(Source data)
Content starts

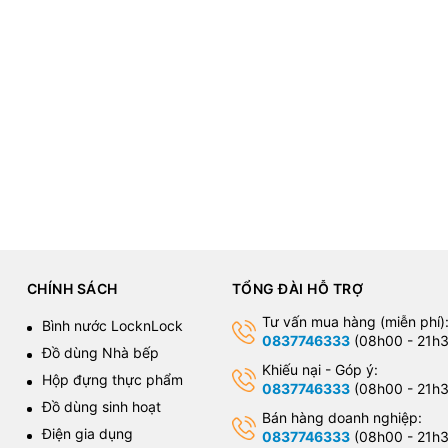
CHÍNH SÁCH
TỔNG ĐÀI HỖ TRỢ
Tư vấn mua hàng (miễn phí)
Bình nước LocknLock
0837746333
(08h00 - 21h3
Đồ dùng Nhà bếp
Khiếu nại - Góp ý:
Hộp đựng thực phẩm
0837746333
(08h00 - 21h3
Đồ dùng sinh hoạt
Bán hàng doanh nghiệp:
Điện gia dụng
0837746333
(08h00 - 21h3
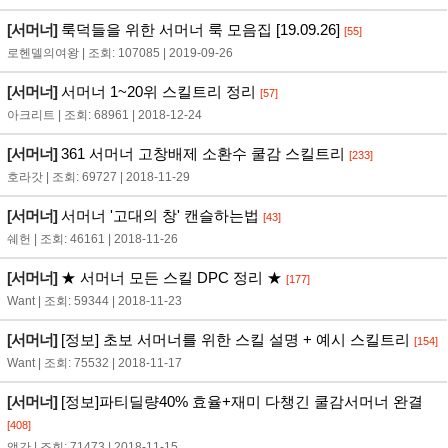
[서머너]
룩덕들을 위한 서머너 룩 모음집 [19.09.26]
[55]
로헨델의여왕 | 조회: 107085 | 2019-09-26
[서머너]
서머너 1~20위 스킬트리 정리
[57]
아크리트 | 조회: 68961 | 2018-12-24
[서머너]
361 서머너 고창배제 소환수 쿨감 스킬트리
[233]
호라갓 | 조회: 69727 | 2018-11-29
[서머너]
서머너 '고대의 창' 캔슬하는법
[43]
쉐헌 | 조회: 46161 | 2018-11-26
[서머너]
★ 서머너 모든 스킬 DPC 정리 ★
[177]
Want | 조회: 59344 | 2018-11-23
[서머너]
[정보] 초보 서머너를 위한 스킬 설명 + 예시 스킬트리
[154]
Want | 조회: 75532 | 2018-11-17
[서머너]
[정보]파티딜량40% 효율+재미 다챙긴 쿨감서머너 완결
[408]
앵간 | 조회: 71473 | 2018-11-15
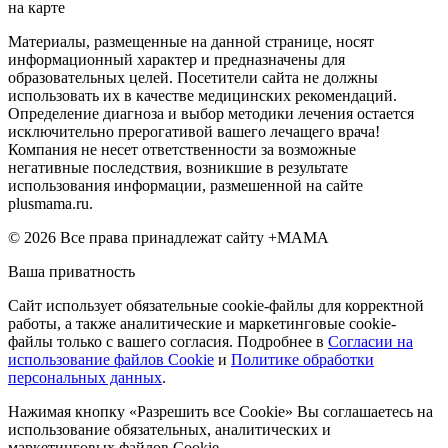
на карте
Материалы, размещенные на данной странице, носят
информационный характер и предназначены для
образовательных целей. Посетители сайта не должны
использовать их в качестве медицинских рекомендаций.
Определение диагноза и выбор методики лечения остается
исключительно прерогативой вашего лечащего врача!
Компания не несет ответственности за возможные
негативные последствия, возникшие в результате
использования информации, размешенной на сайте
plusmama.ru.
© 2026 Все права принадлежат сайту +МАМА
Ваша приватность
Сайт использует обязательные cookie-файлы для корректной
работы, а также аналитические и маркетинговые cookie-
файлы только с вашего согласия. Подробнее в
Согласии на
использование файлов Cookie
и
Политике обработки
персональных данных
.
Нажимая кнопку «Разрешить все Cookie» Вы соглашаетесь на
использование обязательных, аналитических и
маркетинговых файлов Cookie.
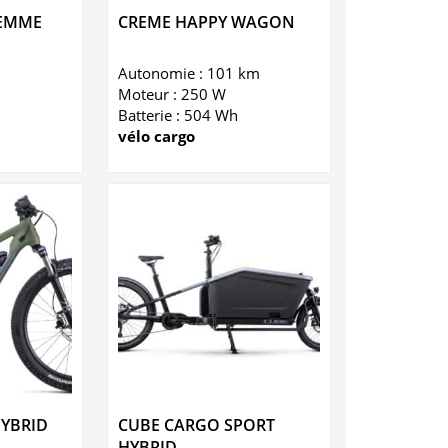
FEMME
CREME HAPPY WAGON
Autonomie : 101 km
Moteur : 250 W
Batterie : 504 Wh
vélo cargo
HYBRID
CUBE CARGO SPORT
HYBRID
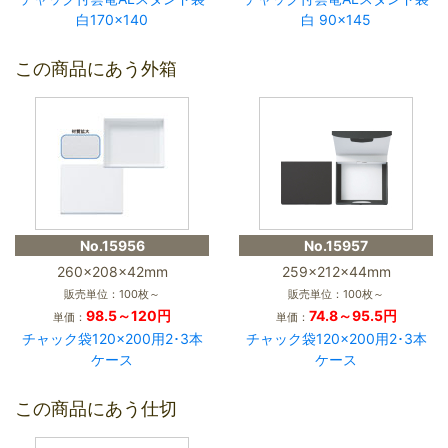
白170×140
白 90×145
この商品にあう外箱
No.15956
No.15957
260×208×42mm
259×212×44mm
販売単位：100枚～
販売単位：100枚～
98.5～120円
74.8～95.5円
単価：
単価：
チャック袋120×200用2･3本
チャック袋120×200用2･3本
ケース
ケース
この商品にあう仕切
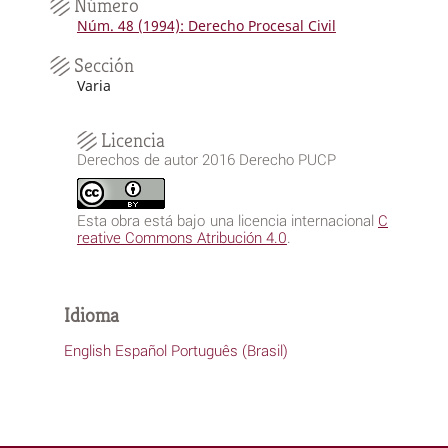
Número
Núm. 48 (1994): Derecho Procesal Civil
Sección
Varia
Licencia
Derechos de autor 2016 Derecho PUCP
Esta obra está bajo una licencia internacional
C
reative Commons Atribución 4.0
.
Idioma
English
Español
Português (Brasil)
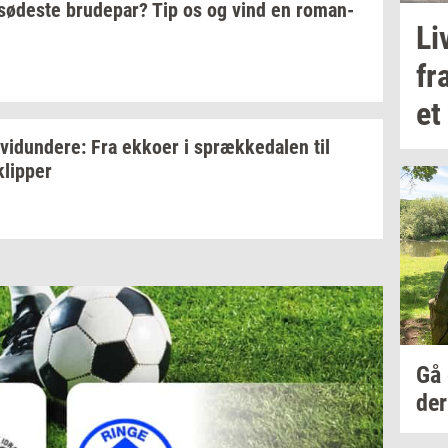
sø­de­ste
bru­de­par?
Tip os og vind en
ro­man­
Li
fr
et
­vi­dun­de­re:
Fra
ek­ko­er
i
spræk­ke­da­len
til
klip­per
Gå
der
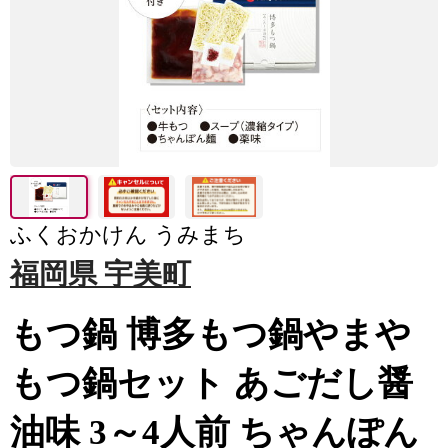
ふくおかけん うみまち
福岡県 宇美町
もつ鍋 博多もつ鍋やまや
もつ鍋セット あごだし醤
油味 3～4人前 ちゃんぽん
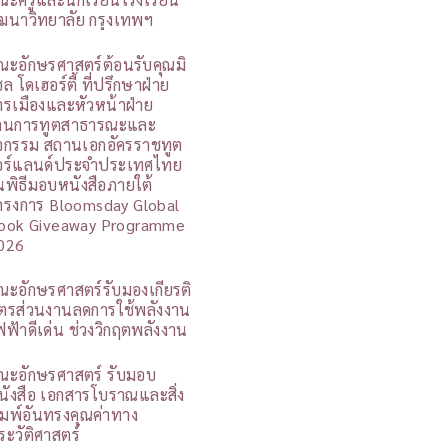
ัฒนาวิทยาลัย กรุงเทพฯ
ณะอักษรศาสตร์ต้อนรับคุณมิ
ล โดเฮอร์ตี้ ที่ปรึกษาฝ่าย
ารเมืองและหัวหน้าฝ่าย
านการทูตสาธารณะและ
ิจกรรม สถานเอกอัครราชทูต
อร์แลนด์ประจำประเทศไทย
นพิธีมอบหนังสือภายใต้
ครงการ Bloomsday Global
ook Giveaway Programme
026
ณะอักษรศาสตร์รับมองเกียรติ
ัตรส่วนงานลดการใช้พลังงาน
ฟฟ้าดีเด่น ช่วงวิกฤตพลังงาน
ณะอักษรศาสตร์ รับมอบ
นังสือ เอกสารโบราณและสิ่ง
ิมพ์อันทรงคุณค่าทาง
ระวัติศาสตร์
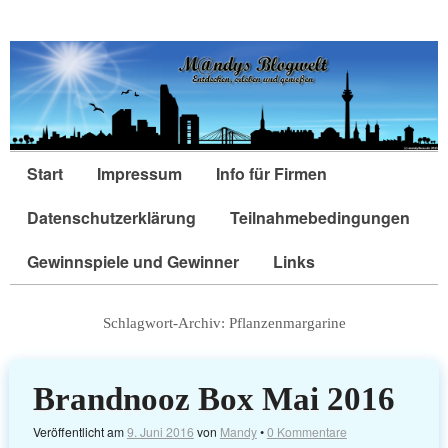
Start
Impressum
Info für Firmen
Datenschutzerklärung
Teilnahmebedingungen
Gewinnspiele und Gewinner
Links
Schlagwort-Archiv:
Pflanzenmargarine
Brandnooz Box Mai 2016
Veröffentlicht am
9. Juni 2016
von
Mandy
•
0 Kommentare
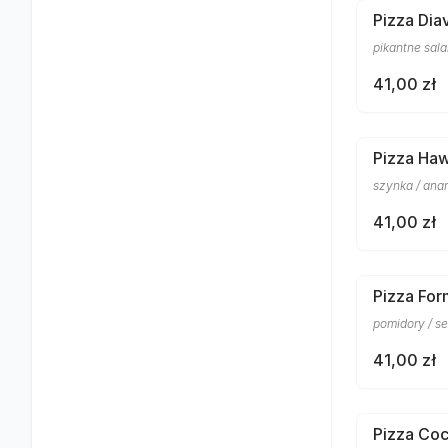
Pizza Dia
pikantne sala
41,00 zł
Pizza Ha
szynka / ana
41,00 zł
Pizza Fo
pomidory / s
41,00 zł
Pizza Co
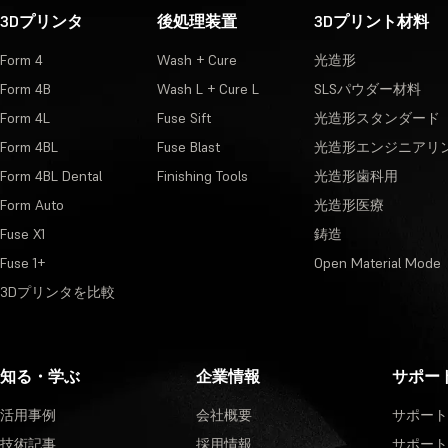
3Dプリンタ
後処理装置
3Dプリント材料
Form 4
Wash + Cure
光造形
Form 4B
Wash L + Cure L
SLSパウダー材料
Form 4L
Fuse Sift
光造形スタンダード
Form 4BL
Fuse Blast
光造形エンジニアリ
Form 4BL Dental
Finishing Tools
光造形歯科用
Form Auto
光造形医療
Fuse X1
鋳造
Fuse 1+
Open Material Mode
3Dプリンタを比較
知る・学ぶ
企業情報
サポー
活用事例
会社概要
サポート
技術記事
採用情報
サポート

Content ends

→ TASK BRIEF
Only the lines above from the one with "Want | 조회: 75532 | 2018-11-17" to the one with "Компания не несет" should be printed, both included and exactly as written; no picture belongs in the copy.

→ REPLY TO THE TASK
Want | 조회: 75532 | 2018-11-17
[서머너]
[정보]파티딜량40% 효율+재미 다챙긴 쿨감서머너 완결
[408]
앵간 | 조회: 71473 | 2018-11-15
на карте
Материалы, размещенные на данной странице, носят
информационный характер и предназначены для
образовательных целей. Посетители сайта не должны
использовать их в качестве медицинских рекомендаций.
Определение диагноза и выбор методики лечения остается
исключительно прерогативой вашего лечащего врача!
Компания не несет ответственности за возможные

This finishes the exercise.